Life table for the aml data
| time | n.risk | n.event | survival | std.err | lower 95% CI | upper 95% CI |
| 5 | 23 | 2 | 0.913 | 0.0588 | 0.8049 | 1 |
| 8 | 21 | 2 | 0.8261 | 0.079 | 0.6848 | 0.996 |
| 9 | 19 | 1 | 0.7826 | 0.086 | 0.631 | 0.971 |
| 12 | 18 | 1 | 0.7391 | 0.0916 | 0.5798 | 0.942 |
| 13 | 17 | 1 | 0.6957 | 0.0959 | 0.5309 | 0.912 |
| 18 | 14 | 1 | 0.646 | 0.1011 | 0.4753 | 0.878 |
| 23 | 13 | 2 | 0.5466 | 0.1073 | 0.3721 | 0.803 |
| 27 | 11 | 1 | 0.4969 | 0.1084 | 0.324 | 0.762 |
| 30 | 9 | 1 | 0.4417 | 0.1095 | 0.2717 | 0.718 |
| 31 | 8 | 1 | 0.3865 | 0.1089 | 0.2225 | 0.671 |
| 33 | 7 | 1 | 0.3313 | 0.1064 | 0.1765 | 0.622 |
| 34 | 6 | 1 | 0.2761 | 0.102 | 0.1338 | 0.569 |
| 43 | 5 | 1 | 0.2208 | 0.0954 | 0.0947 | 0.515 |
| 45 | 4 | 1 | 0.1656 | 0.086 | 0.0598 | 0.458 |
| 48 | 2 | 1 | 0.0828 | 0.0727 | 0.0148 | 0.462 |
The life table summarizes the events and the proportion surviving at each event time point. The columns in the life table have the following interpretation:
- time gives the time points at which events occur.
- n.risk is the number of subjects at risk immediately before the time point, t. Being "at risk" means that the subject has not had an event before time t, and is not censored before or at time t.
- n.event is the number of subjects who have events at time t.

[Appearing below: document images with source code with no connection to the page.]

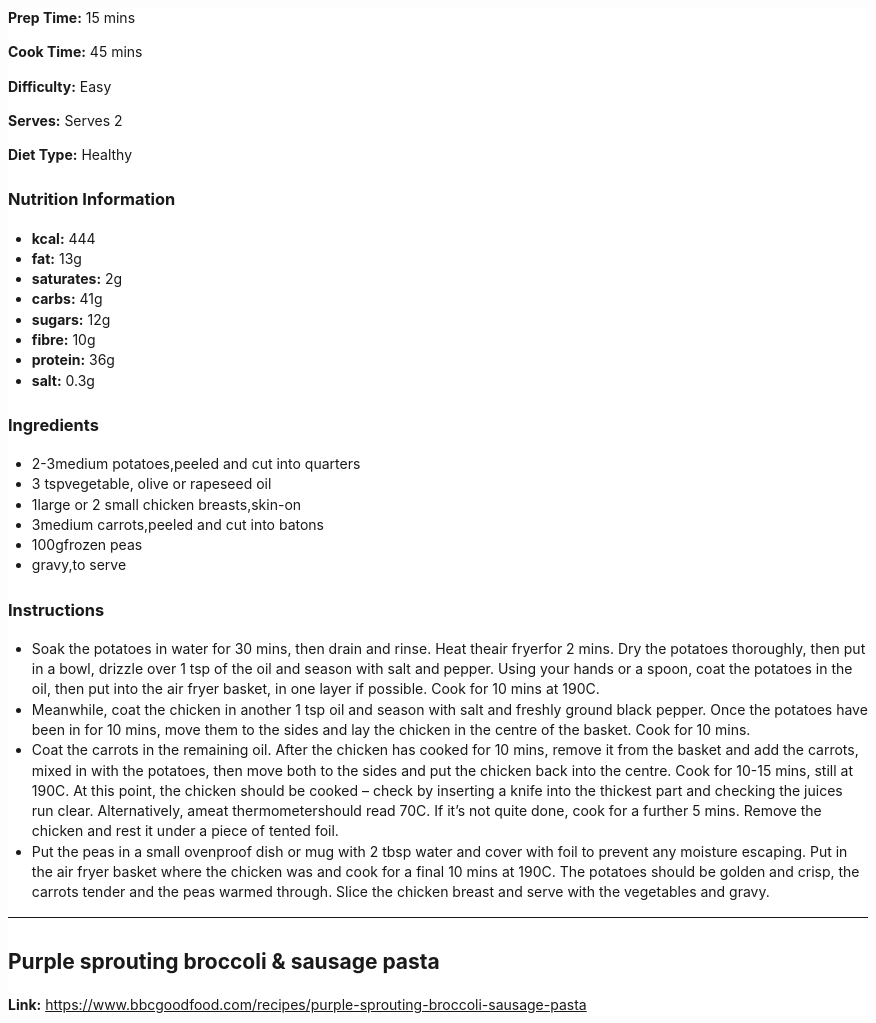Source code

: **Prep Time:** 15 mins

**Cook Time:** 45 mins

**Difficulty:** Easy

**Serves:** Serves 2

**Diet Type:** Healthy

### Nutrition Information
- **kcal:** 444
- **fat:** 13g
- **saturates:** 2g
- **carbs:** 41g
- **sugars:** 12g
- **fibre:** 10g
- **protein:** 36g
- **salt:** 0.3g

### Ingredients
- 2-3medium potatoes,peeled and cut into quarters
- 3 tspvegetable, olive or rapeseed oil
- 1large or 2 small chicken breasts,skin-on
- 3medium carrots,peeled and cut into batons
- 100gfrozen peas
- gravy,to serve

### Instructions
- Soak the potatoes in water for 30 mins, then drain and rinse. Heat theair fryerfor 2 mins. Dry the potatoes thoroughly, then put in a bowl, drizzle over 1 tsp of the oil and season with salt and pepper. Using your hands or a spoon, coat the potatoes in the oil, then put into the air fryer basket, in one layer if possible. Cook for 10 mins at 190C.
- Meanwhile, coat the chicken in another 1 tsp oil and season with salt and freshly ground black pepper. Once the potatoes have been in for 10 mins, move them to the sides and lay the chicken in the centre of the basket. Cook for 10 mins.
- Coat the carrots in the remaining oil. After the chicken has cooked for 10 mins, remove it from the basket and add the carrots, mixed in with the potatoes, then move both to the sides and put the chicken back into the centre. Cook for 10-15 mins, still at 190C. At this point, the chicken should be cooked – check by inserting a knife into the thickest part and checking the juices run clear. Alternatively, ameat thermometershould read 70C. If it’s not quite done, cook for a further 5 mins. Remove the chicken and rest it under a piece of tented foil.
- Put the peas in a small ovenproof dish or mug with 2 tbsp water and cover with foil to prevent any moisture escaping. Put in the air fryer basket where the chicken was and cook for a final 10 mins at 190C. The potatoes should be golden and crisp, the carrots tender and the peas warmed through. Slice the chicken breast and serve with the vegetables and gravy.


---

## Purple sprouting broccoli & sausage pasta
**Link:** https://www.bbcgoodfood.com/recipes/purple-sprouting-broccoli-sausage-pasta
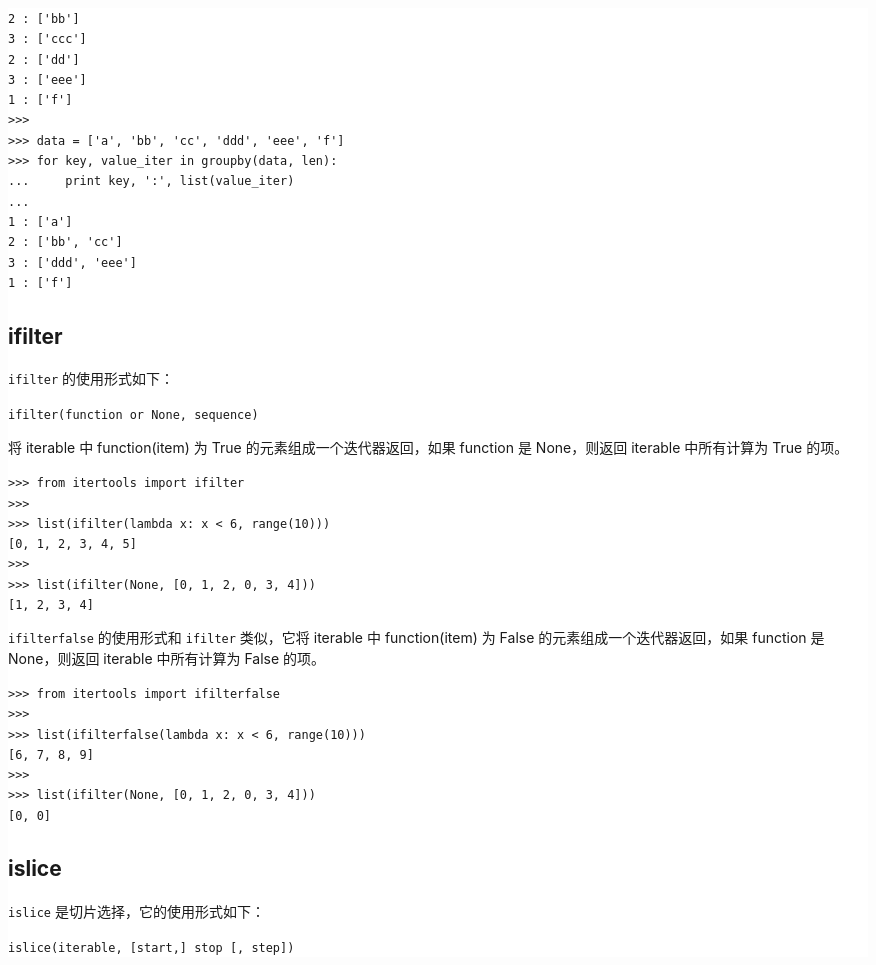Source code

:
 ```
2 : ['bb']
3 : ['ccc']
2 : ['dd']
3 : ['eee']
1 : ['f']
>>>
>>> data = ['a', 'bb', 'cc', 'ddd', 'eee', 'f']
>>> for key, value_iter in groupby(data, len):
...     print key, ':', list(value_iter)
...
1 : ['a']
2 : ['bb', 'cc']
3 : ['ddd', 'eee']
1 : ['f']
```

## ifilter

`ifilter` 的使用形式如下：

```
ifilter(function or None, sequence)
```

将 iterable 中 function(item) 为 True 的元素组成一个迭代器返回，如果 function 是 None，则返回 iterable 中所有计算为 True 的项。

```
>>> from itertools import ifilter
>>>
>>> list(ifilter(lambda x: x < 6, range(10)))
[0, 1, 2, 3, 4, 5]
>>>
>>> list(ifilter(None, [0, 1, 2, 0, 3, 4]))
[1, 2, 3, 4]
```

`ifilterfalse` 的使用形式和 `ifilter` 类似，它将 iterable 中 function(item) 为 False 的元素组成一个迭代器返回，如果 function 是 None，则返回 iterable 中所有计算为 False 的项。

```
>>> from itertools import ifilterfalse
>>>
>>> list(ifilterfalse(lambda x: x < 6, range(10)))
[6, 7, 8, 9]
>>>
>>> list(ifilter(None, [0, 1, 2, 0, 3, 4]))
[0, 0]
```

## islice

`islice` 是切片选择，它的使用形式如下：

```
islice(iterable, [start,] stop [, step])
```
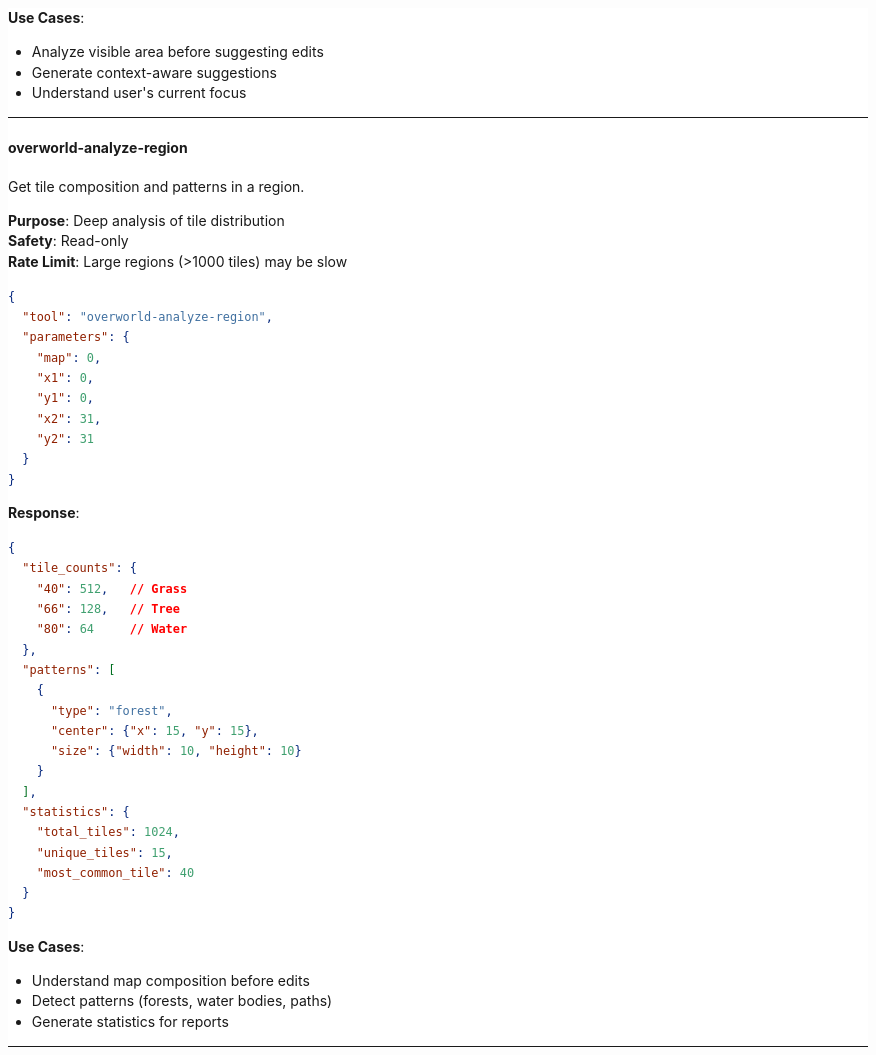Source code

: **Use Cases**:
- Analyze visible area before suggesting edits
- Generate context-aware suggestions
- Understand user's current focus

---

#### overworld-analyze-region
Get tile composition and patterns in a region.

**Purpose**: Deep analysis of tile distribution  
**Safety**: Read-only  
**Rate Limit**: Large regions (>1000 tiles) may be slow

```json
{
  "tool": "overworld-analyze-region",
  "parameters": {
    "map": 0,
    "x1": 0,
    "y1": 0,
    "x2": 31,
    "y2": 31
  }
}
```

**Response**:
```json
{
  "tile_counts": {
    "40": 512,   // Grass
    "66": 128,   // Tree
    "80": 64     // Water
  },
  "patterns": [
    {
      "type": "forest",
      "center": {"x": 15, "y": 15},
      "size": {"width": 10, "height": 10}
    }
  ],
  "statistics": {
    "total_tiles": 1024,
    "unique_tiles": 15,
    "most_common_tile": 40
  }
}
```

**Use Cases**:
- Understand map composition before edits
- Detect patterns (forests, water bodies, paths)
- Generate statistics for reports

---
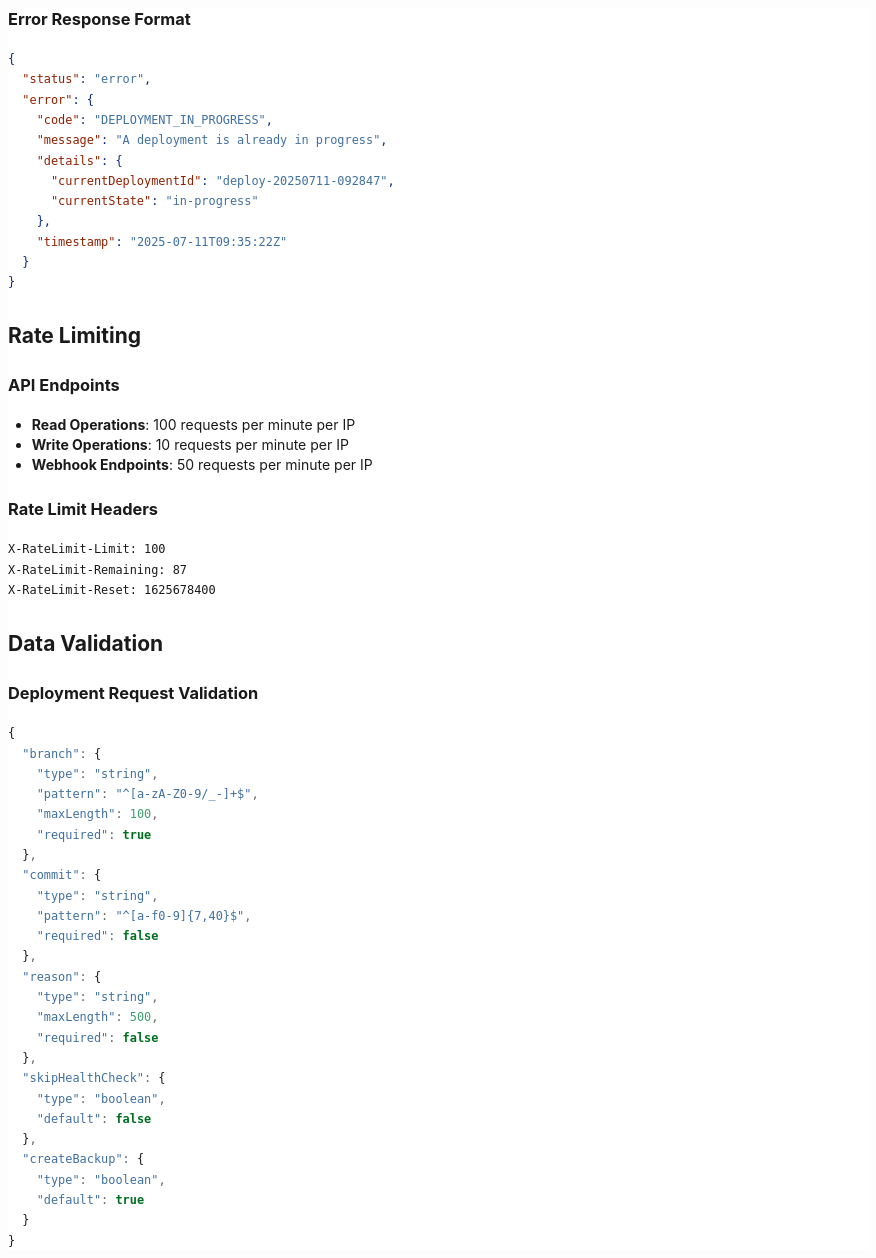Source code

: ### Error Response Format
```json
{
  "status": "error",
  "error": {
    "code": "DEPLOYMENT_IN_PROGRESS",
    "message": "A deployment is already in progress",
    "details": {
      "currentDeploymentId": "deploy-20250711-092847",
      "currentState": "in-progress"
    },
    "timestamp": "2025-07-11T09:35:22Z"
  }
}
```

## Rate Limiting

### API Endpoints
- **Read Operations**: 100 requests per minute per IP
- **Write Operations**: 10 requests per minute per IP
- **Webhook Endpoints**: 50 requests per minute per IP

### Rate Limit Headers
```http
X-RateLimit-Limit: 100
X-RateLimit-Remaining: 87
X-RateLimit-Reset: 1625678400
```

## Data Validation

### Deployment Request Validation
```javascript
{
  "branch": {
    "type": "string",
    "pattern": "^[a-zA-Z0-9/_-]+$",
    "maxLength": 100,
    "required": true
  },
  "commit": {
    "type": "string",
    "pattern": "^[a-f0-9]{7,40}$",
    "required": false
  },
  "reason": {
    "type": "string",
    "maxLength": 500,
    "required": false
  },
  "skipHealthCheck": {
    "type": "boolean",
    "default": false
  },
  "createBackup": {
    "type": "boolean",
    "default": true
  }
}
```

- survival is the proportion surviving, as determined using the Kaplan–Meier product-limit estimate.
- std.err is the standard error of the estimated survival. The standard error of the Kaplan–Meier product-limit estimate it is calculated using Greenwood's formula, and depends on the number at risk, the number of deaths and the proportion surviving.
- lower 95% CI and upper 95% CI are the lower and upper 95% confidence bounds for the proportion surviving.